-------- Provided text --------

Use descriptive sql_name for debugging and monitoring
Validate complex queries before production use
Prefer parameterized queries for dynamic filtering
Test both SQL and native formats for complex queries
Use the conversion for debugging - see what native structure your SQL creates

Choose the approach that fits your team’s preferences: SQL for familiarity, native format for type safety and validation.

Enterprise Connection Management

For large organizations, managing database credentials across multiple environments and teams becomes complex. The analytics engine supports enterprise-grade connection management through Connection IDs that resolve to actual connection details via a centralized API.

Connection ID Architecture

Instead of embedding credentials in your code, you can use Connection IDs that resolve to actual connection details through a centralized service:

from ajna_analytical_engine import AnalyticsEngine

# Initialize with REST connection provider
engine = AnalyticsEngine(
    config={
        "backend_api": {
            "endpoint": "https://your-connection-api.company.com",
            "token": "your-api-token",
            "cache_ttl": 300,  # 5 minutes
            "timeout": 30
        }
    }
)

# Use connection ID instead of credentials
result = await engine.execute_query(
    query_request={
        "sources": [
            {
                "connection_id": "prod-analytics-db",  # Resolves via API
                "table": "sales_data",
                "alias": "sales"
            }
        ],
        "select": ["date", "revenue", "region"],
        "order_by": [{"field": "date", "direction": "desc"}]
    }
)

Connection Provider REST API Contract

Your connection management API must implement these endpoints:

GET /api/v1/connections/

Returns full connection details for a specific ID:

{
  "connection_id": "prod-analytics-db",
  "connection_type": "postgres",
  "auth_type": "username_password",
  "name": "Production Analytics Database",
  "environment": "production",
  "host": "analytics-db.company.com",
  "port": 5432,
  "database": "analytics",
  "username": "readonly_user",
  "password": "encrypted_password_here",
  "ssl_mode": "require",
  "created_at": "2024-01-15T10:30:00Z",
  "expires_at": "2024-02-15T10:30:00Z",
  "status": "active",
  "allowed_operations": ["read"],
  "ip_whitelist": ["10.0.0.0/8", "192.168.1.0/24"]
}

POST /api/v1/connections//test

Tests if a connection is valid and accessible: Response:

{
  "status": "success",
  "response_time_ms": 45,
  "message": "Connection successful"
}

POST /api/v1/connections//refresh

Refreshes expired credentials for a connection: Response:

{
  "connection_id": "prod-analytics-db",
  "connection_type": "postgres",
  "password": "new_encrypted_password",
  "expires_at": "2024-03-15T10:30:00Z",
  "refreshed_at": "2024-02-15T10:30:00Z"

-------- Given information --------

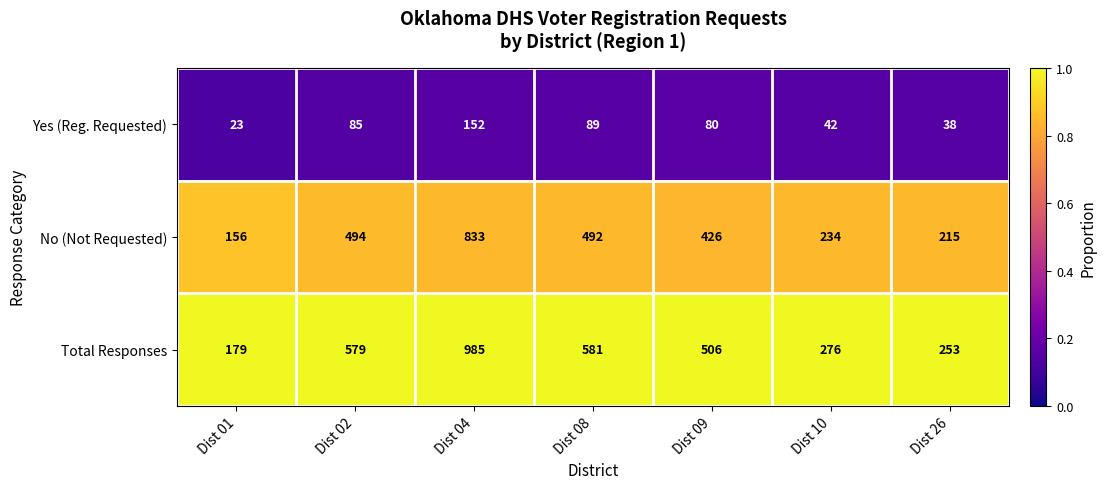

Rank the series by their average value, from lowest to highest.

Yes (Reg. Requested), No (Not Requested), Total Responses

--------

__Task item A__
Answer these from the analytics engine text, one answer per line, marked the same way:
(i) What value is given for "cache_ttl" in the engine setup, and what time does its comment show?
(ii) What port number appears in the sample connection details?
(iii) What does the text say SQL is good for, and what is the native format good for?
__Task item B__
Sum up the analytics engine text in two sentences.

__Task answer A__
(i) 300, which the comment shows as 5 minutes.
(ii) 5432.
(iii) SQL is for familiarity, and the native format is for type safety and validation.

__Task answer B__
The analytics engine text gives usage tips, such as using descriptive sql_name values, validating complex queries before production use, and preferring parameterized queries, and it says to choose SQL for familiarity or the native format for type safety and validation. For large organizations, it describes Connection IDs that resolve to actual connection details through a centralized API, so credentials stay out of the code, and it lists the endpoints that API must implement to return, test, and refresh connections.